◆ DATA TO EXAMINE:

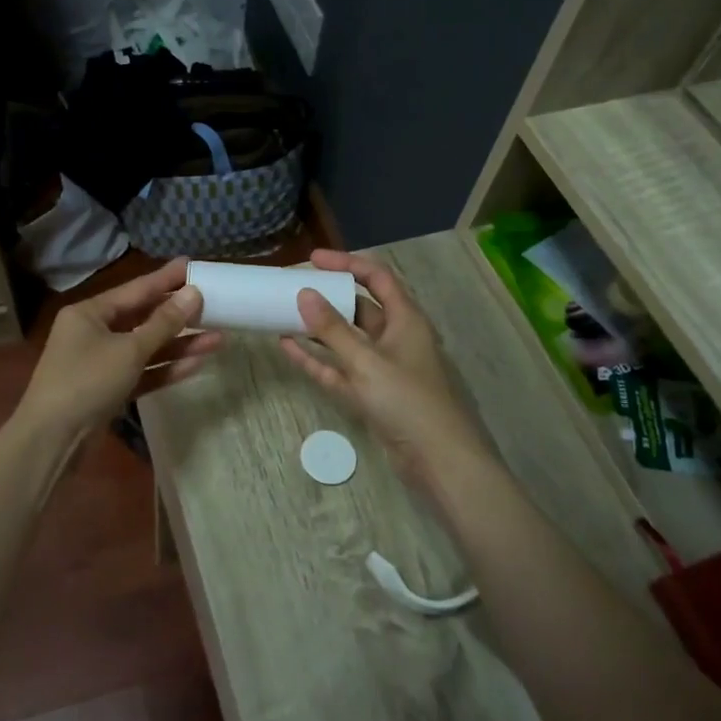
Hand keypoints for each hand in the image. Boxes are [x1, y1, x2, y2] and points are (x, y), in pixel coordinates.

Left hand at [18, 258, 222, 437]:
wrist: (52, 440)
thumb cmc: (86, 382)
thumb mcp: (129, 350)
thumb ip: (163, 323)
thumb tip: (193, 293)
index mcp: (89, 313)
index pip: (135, 290)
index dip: (165, 278)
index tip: (192, 264)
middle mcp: (94, 333)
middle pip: (142, 318)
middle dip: (178, 315)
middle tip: (214, 303)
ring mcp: (102, 363)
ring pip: (146, 348)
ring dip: (179, 345)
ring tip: (218, 338)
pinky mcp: (110, 390)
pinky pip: (143, 372)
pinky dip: (166, 369)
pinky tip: (197, 364)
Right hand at [280, 250, 491, 492]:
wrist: (437, 461)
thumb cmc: (407, 401)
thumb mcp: (367, 361)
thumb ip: (332, 330)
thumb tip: (304, 294)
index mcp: (405, 319)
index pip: (376, 277)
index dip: (346, 264)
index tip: (312, 260)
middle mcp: (394, 338)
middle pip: (358, 307)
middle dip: (327, 297)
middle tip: (293, 288)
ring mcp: (381, 367)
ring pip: (345, 339)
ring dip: (317, 329)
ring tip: (283, 314)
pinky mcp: (370, 394)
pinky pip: (338, 368)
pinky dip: (316, 359)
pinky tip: (288, 347)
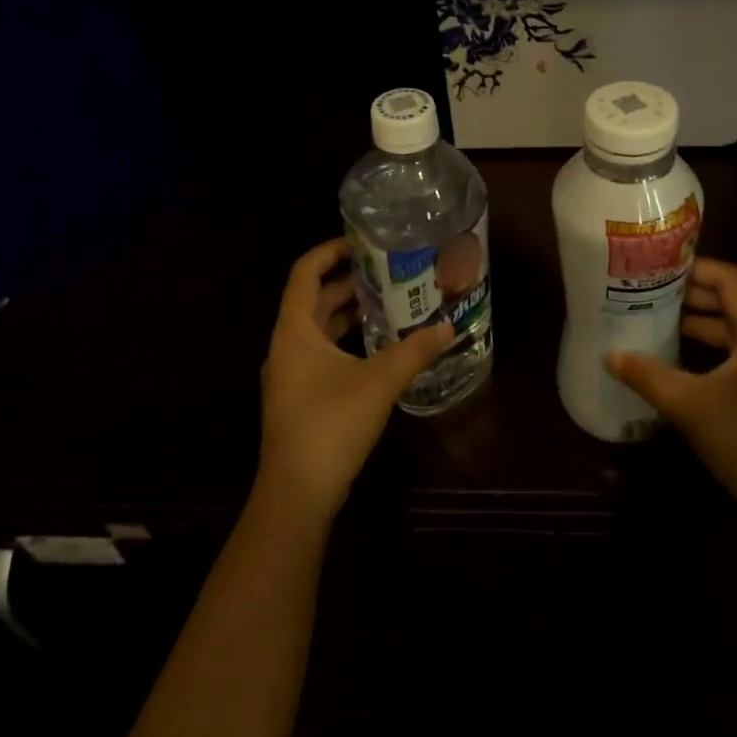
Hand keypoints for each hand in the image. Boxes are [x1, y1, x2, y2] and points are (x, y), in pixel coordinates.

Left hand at [256, 238, 455, 524]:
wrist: (297, 493)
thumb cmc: (331, 424)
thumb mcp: (379, 381)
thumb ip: (415, 351)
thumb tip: (449, 326)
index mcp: (294, 331)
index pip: (305, 272)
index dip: (330, 250)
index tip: (363, 242)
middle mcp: (287, 346)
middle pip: (313, 298)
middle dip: (348, 281)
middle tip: (387, 269)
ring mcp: (290, 373)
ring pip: (318, 328)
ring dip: (348, 312)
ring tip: (388, 300)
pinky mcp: (300, 396)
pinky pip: (322, 352)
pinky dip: (346, 340)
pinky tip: (378, 345)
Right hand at [606, 257, 736, 538]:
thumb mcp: (688, 405)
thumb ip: (646, 375)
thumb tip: (609, 355)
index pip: (729, 279)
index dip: (693, 267)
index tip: (656, 266)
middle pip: (732, 300)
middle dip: (691, 294)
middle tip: (647, 290)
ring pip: (734, 329)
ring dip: (699, 322)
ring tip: (656, 319)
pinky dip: (709, 347)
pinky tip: (679, 359)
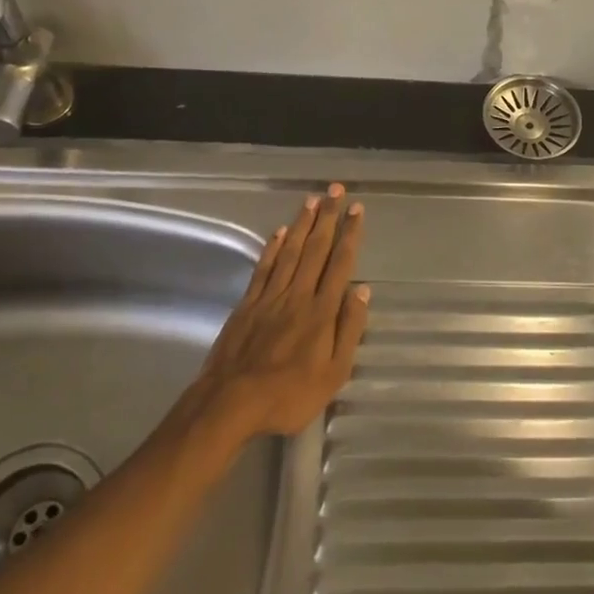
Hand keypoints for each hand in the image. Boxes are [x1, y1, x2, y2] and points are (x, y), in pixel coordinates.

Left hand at [195, 183, 371, 439]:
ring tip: (312, 199)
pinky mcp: (247, 304)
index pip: (340, 263)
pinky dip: (273, 247)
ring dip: (303, 224)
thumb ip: (349, 329)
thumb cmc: (289, 394)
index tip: (357, 209)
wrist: (231, 404)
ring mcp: (270, 297)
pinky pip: (264, 268)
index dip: (350, 234)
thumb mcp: (333, 373)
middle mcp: (298, 295)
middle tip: (336, 190)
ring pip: (290, 251)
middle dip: (328, 218)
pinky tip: (280, 232)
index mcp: (322, 311)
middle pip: (315, 249)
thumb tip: (362, 290)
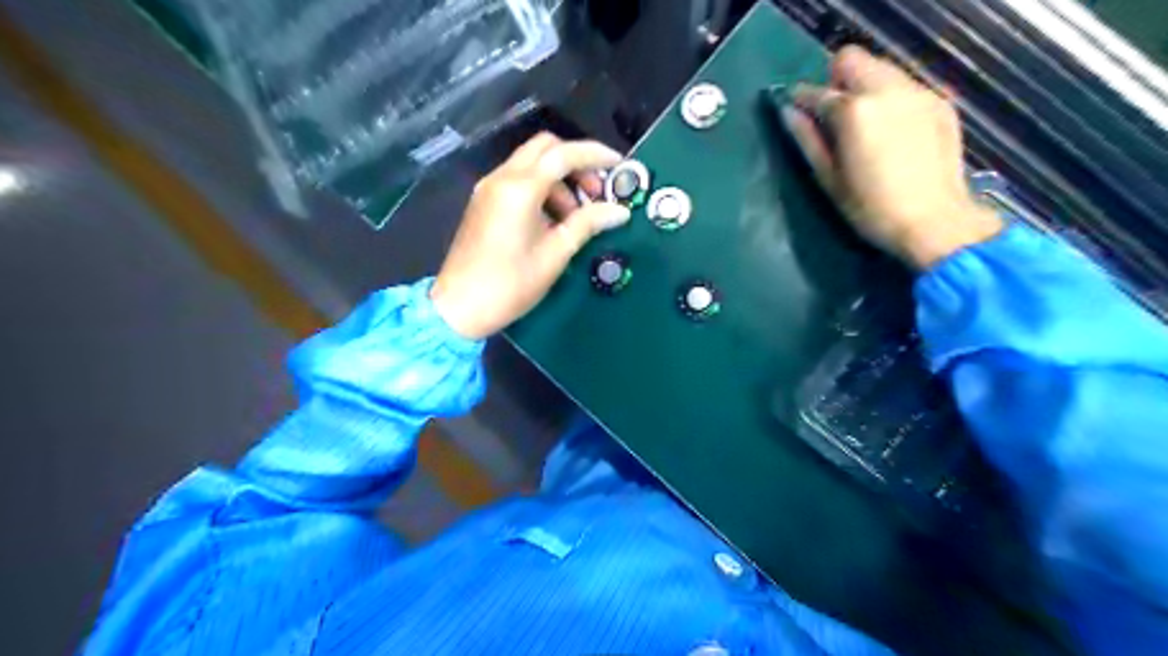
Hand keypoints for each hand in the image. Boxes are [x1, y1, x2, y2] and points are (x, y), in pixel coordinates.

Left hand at [427, 131, 628, 338]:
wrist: (459, 308)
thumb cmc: (510, 285)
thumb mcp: (555, 255)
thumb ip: (587, 225)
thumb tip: (620, 212)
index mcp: (520, 189)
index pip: (563, 155)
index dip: (594, 155)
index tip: (618, 165)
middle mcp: (501, 178)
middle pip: (544, 148)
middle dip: (575, 162)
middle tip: (595, 193)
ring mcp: (489, 188)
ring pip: (531, 164)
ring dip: (559, 179)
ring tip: (575, 218)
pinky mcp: (483, 202)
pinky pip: (518, 180)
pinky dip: (541, 189)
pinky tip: (553, 221)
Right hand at [778, 47, 998, 268]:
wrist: (935, 222)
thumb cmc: (871, 209)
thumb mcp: (829, 179)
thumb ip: (807, 140)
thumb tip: (788, 113)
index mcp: (855, 111)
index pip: (817, 92)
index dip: (800, 99)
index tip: (794, 109)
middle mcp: (887, 89)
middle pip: (852, 60)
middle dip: (835, 80)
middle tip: (831, 114)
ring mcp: (918, 92)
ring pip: (881, 68)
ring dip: (864, 86)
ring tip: (862, 123)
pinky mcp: (939, 102)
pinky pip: (905, 85)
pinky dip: (890, 98)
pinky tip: (891, 131)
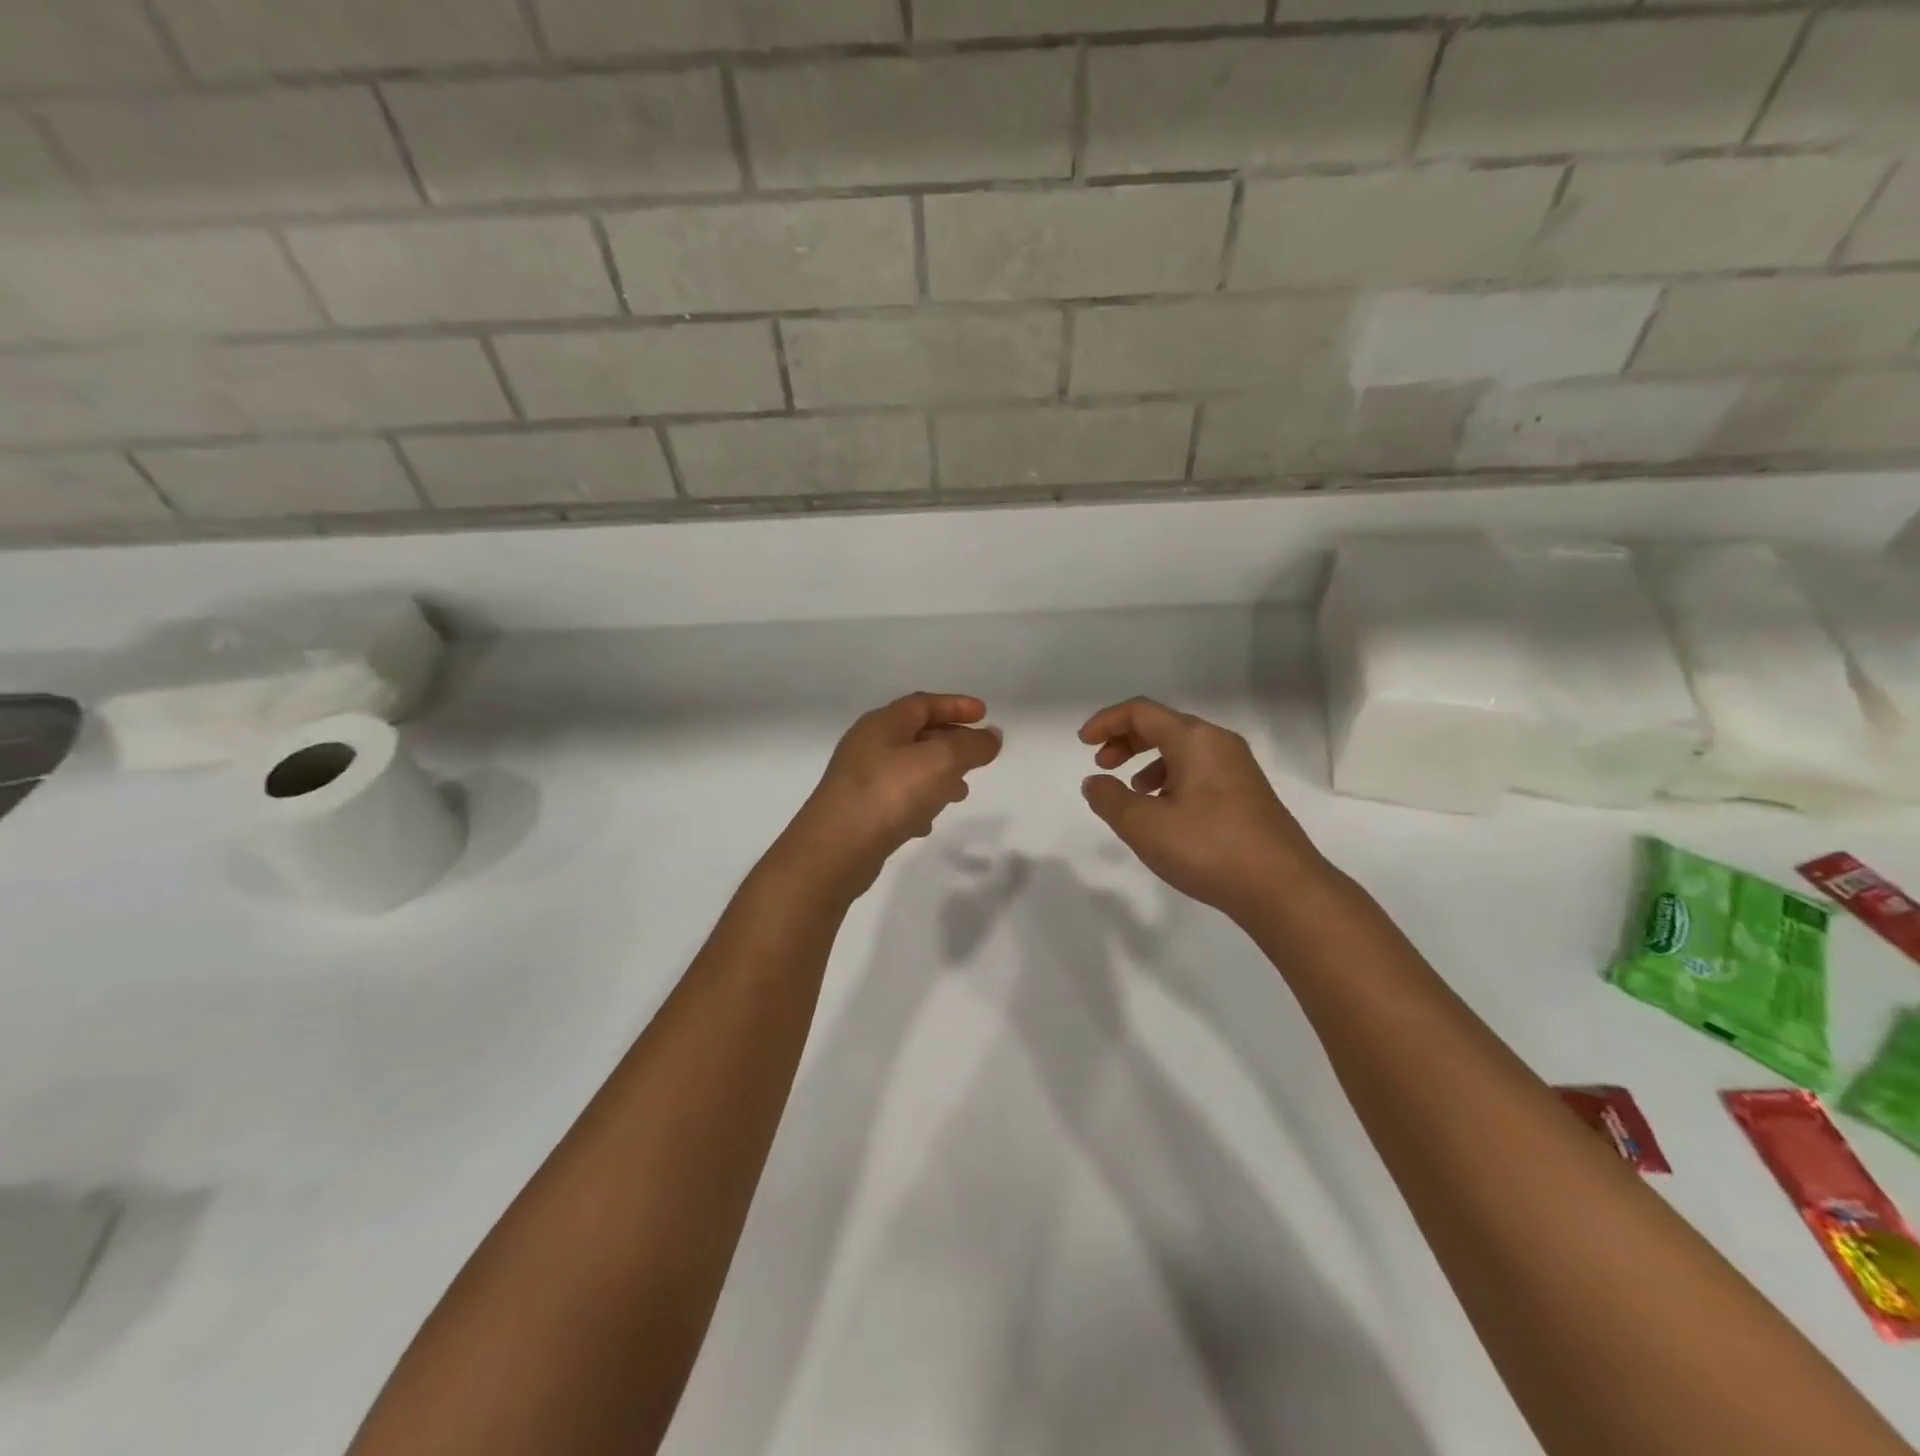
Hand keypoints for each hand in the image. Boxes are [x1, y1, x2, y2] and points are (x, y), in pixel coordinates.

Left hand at [781, 693, 1002, 900]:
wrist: (835, 850)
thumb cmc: (889, 793)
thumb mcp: (940, 762)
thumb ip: (971, 746)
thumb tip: (992, 736)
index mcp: (883, 724)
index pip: (924, 704)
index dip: (956, 706)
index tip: (985, 714)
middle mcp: (868, 746)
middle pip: (916, 734)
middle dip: (951, 742)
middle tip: (978, 755)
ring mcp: (860, 780)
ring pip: (908, 768)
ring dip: (937, 775)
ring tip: (961, 792)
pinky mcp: (858, 812)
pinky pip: (895, 798)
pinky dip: (918, 803)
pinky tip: (928, 822)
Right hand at [1079, 697, 1326, 919]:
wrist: (1282, 888)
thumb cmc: (1208, 848)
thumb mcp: (1144, 825)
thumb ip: (1110, 799)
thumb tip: (1094, 782)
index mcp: (1194, 739)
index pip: (1141, 712)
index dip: (1107, 722)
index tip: (1082, 743)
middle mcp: (1219, 744)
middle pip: (1163, 726)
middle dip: (1126, 740)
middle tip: (1103, 765)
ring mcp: (1238, 769)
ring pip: (1183, 750)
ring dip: (1148, 761)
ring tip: (1132, 792)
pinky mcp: (1247, 795)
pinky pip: (1199, 771)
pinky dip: (1172, 780)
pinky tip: (1165, 812)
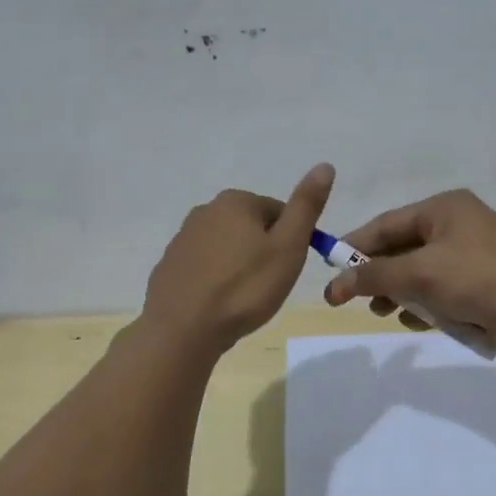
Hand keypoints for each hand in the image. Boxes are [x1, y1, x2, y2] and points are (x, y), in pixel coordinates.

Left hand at [143, 164, 334, 353]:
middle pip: (251, 228)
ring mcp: (183, 238)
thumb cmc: (245, 288)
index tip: (287, 269)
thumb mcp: (288, 247)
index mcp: (236, 201)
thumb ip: (306, 206)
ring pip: (227, 247)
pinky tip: (219, 305)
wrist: (183, 329)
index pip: (279, 213)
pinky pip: (205, 267)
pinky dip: (216, 280)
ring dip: (239, 266)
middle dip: (263, 252)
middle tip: (268, 286)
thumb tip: (325, 165)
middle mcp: (205, 210)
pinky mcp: (170, 265)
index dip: (290, 242)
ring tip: (244, 299)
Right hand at [323, 189, 495, 350]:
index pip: (385, 224)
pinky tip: (424, 323)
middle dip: (381, 277)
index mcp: (443, 208)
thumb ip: (375, 277)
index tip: (331, 274)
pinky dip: (431, 304)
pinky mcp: (487, 280)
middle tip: (362, 303)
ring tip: (392, 315)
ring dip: (405, 294)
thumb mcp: (421, 274)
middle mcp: (458, 224)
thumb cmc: (481, 278)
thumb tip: (337, 285)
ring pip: (423, 273)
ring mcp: (475, 252)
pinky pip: (445, 289)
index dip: (355, 248)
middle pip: (403, 249)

◆ HOW TO COMPLETE THIS TASK:
An exact repeat of the lines from the one containing "middle dip: (381, 277)" through the final line of the entries is the whole answer.

◆ SOLUTION FOR THIS TASK:
middle dip: (381, 277)
index mcp: (443, 208)
thumb ip: (375, 277)
index tip: (331, 274)
pinky dip: (431, 304)
pinky mcp: (487, 280)
middle tip: (362, 303)
ring tip: (392, 315)
ring dip: (405, 294)
thumb mcp: (421, 274)
middle mcp: (458, 224)
thumb cmc: (481, 278)
thumb tip: (337, 285)
ring pip: (423, 273)
ring mcp: (475, 252)
pinky pip: (445, 289)
index dip: (355, 248)
middle pip: (403, 249)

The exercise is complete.